As part of a robust gas safety solution, portable gas monitoring devices would be issued to all field engineers – potentially several thousand individual devices. Using new innovation in this space, a connected smart safety system can now be created to link all of these devices.
This offers a number of key benefits, including live monitoring; whereby key information is displayed in real time via an online user interface. This interface is available to anyone who has the appropriate permissions, meaning that workers on site, or managers in a central location, can pinpoint the position of their colleagues and the status of their gas safety at any given moment. If an alarm is activated by any individual device, colleagues and managers would be immediately alerted to the risk, and receive the key information displayed on the management dashboard. Furthermore, emergency services can be granted access to the data which allows them to manage an emergency situation, if needed, and the data is also logged for later analysis.
This means that hazards can be identified more quickly; countermeasures can be initiated faster, and correlations and anomalies can be analysed more easily to identify root causes. This is important in improving outcomes, not only in post-event analysis, but in real-time through live monitoring.
Another key benefit of this type of digitisation is that it offers opportunities for more efficient asset management, simplifying a range of processes that were previously more complex, and centralising management, whilst decentralising execution.
This makes device management and compliance far more straightforward, as data in relation to operational status, testing and calibration results can be collected and accessed from anywhere, with the ability for analysis to be performed directly. Device updates can also be distributed centrally with ease, notifications can be sent to users, and a complete documentation history for each gas detection device is automatically stored on the connected system.
Increased transparency, easier management and reduced potential for human error are key outcomes of such a smart system, leading to significantly improved safety to life, and also cost savings at the same time.

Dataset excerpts

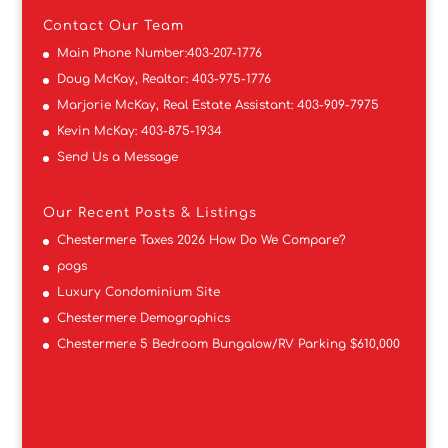
Contact
Our Team
Main Phone Number:
403-207-1776
Doug McKay, Realtor:
403-975-1776
Marjorie McKay, Real Estate Assistant:
403-909-7975
Kevin McKay:
403-875-1934
Send Us a Message
Our Recent Posts & Listings
Chestermere Taxes 2026 How Do We Compare?
pogs
Luxury Condominium Site
Chestermere Demographics
Chestermere 5 Bedroom Bungalow/RV Parking $610,000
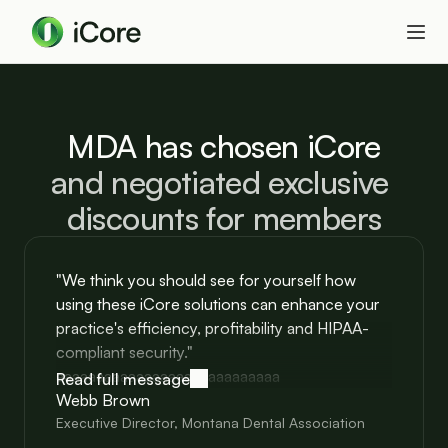
MDA has chosen iCore
and negotiated exclusive 
discounts for members
"We think you should see for yourself how
using these iCore solutions can enhance your
practice's efficiency, profitability and HIPAA-
compliant security."
aaaaaaaaaaaaaaaaaaaaaaaaaaaa
Read full message
Webb Brown
Executive Director, Montana Dental Association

** EXERCISE 1 **
In the text on connected gas monitoring, who can be granted access to the data so they can manage an emergency situation?
** EXERCISE 2 **
Update the passage on connected gas safety systems, starting with "Increased transparency, easier" and going on through "the same time.", so that "human error" is replaced by "operator error".
** EXERCISE 3 **
Write the next paragraph of the piece on connected gas safety systems, picking up after its final sentence.

** RESPONSE BOX 1 **
Emergency services can be granted access to the data.

** RESPONSE BOX 2 **
Increased transparency, easier management and reduced potential for operator error are key outcomes of such a smart system, leading to significantly improved safety to life, and also cost savings at the same time.

** RESPONSE BOX 3 **
Driving digital innovation
In this example, as with so many others, Covid has served as a catalyst to drive digital innovation, with changes to working styles prompting an urgent need for remotely accessible real-time safety data. At the same time, pressures on budgets across the water sector mean that any new safety solutions or technology must be able to prove itself financially.
Savvy companies – including some of the leading names in the water industry – are increasingly recognising, however, that the cheapest up-front cost doesn’t always mean the highest quality product, or indeed the most efficient total lifetime cost. This is particularly true when you consider that digital systems allow for easier bolt-on of new or additional elements to an overall system.
Well-designed and forward-thinking connected and digital safety can deliver on all fronts with the right planning and consideration of what is needed both now and in the future. But it is vital that good training, and a thorough understanding of such technologies is well-embedded as part of any new roll-out. Without this, there is a real risk that the full benefits may not be realised.
With demand growing throughout the industry to generate better safety insight and information to better inform safety policies and approaches, there is a huge demand for safety data. And whilst this may feel challenging, advances in safety technologies are making this increasingly possible, and straightforward.
As connected and digital safety is starting to become increasingly better understood and harnessed in the water industry, and alongside the range of operational benefits, this new technology herald’s new potential to safeguard those exposed to gas safety risks in the sector.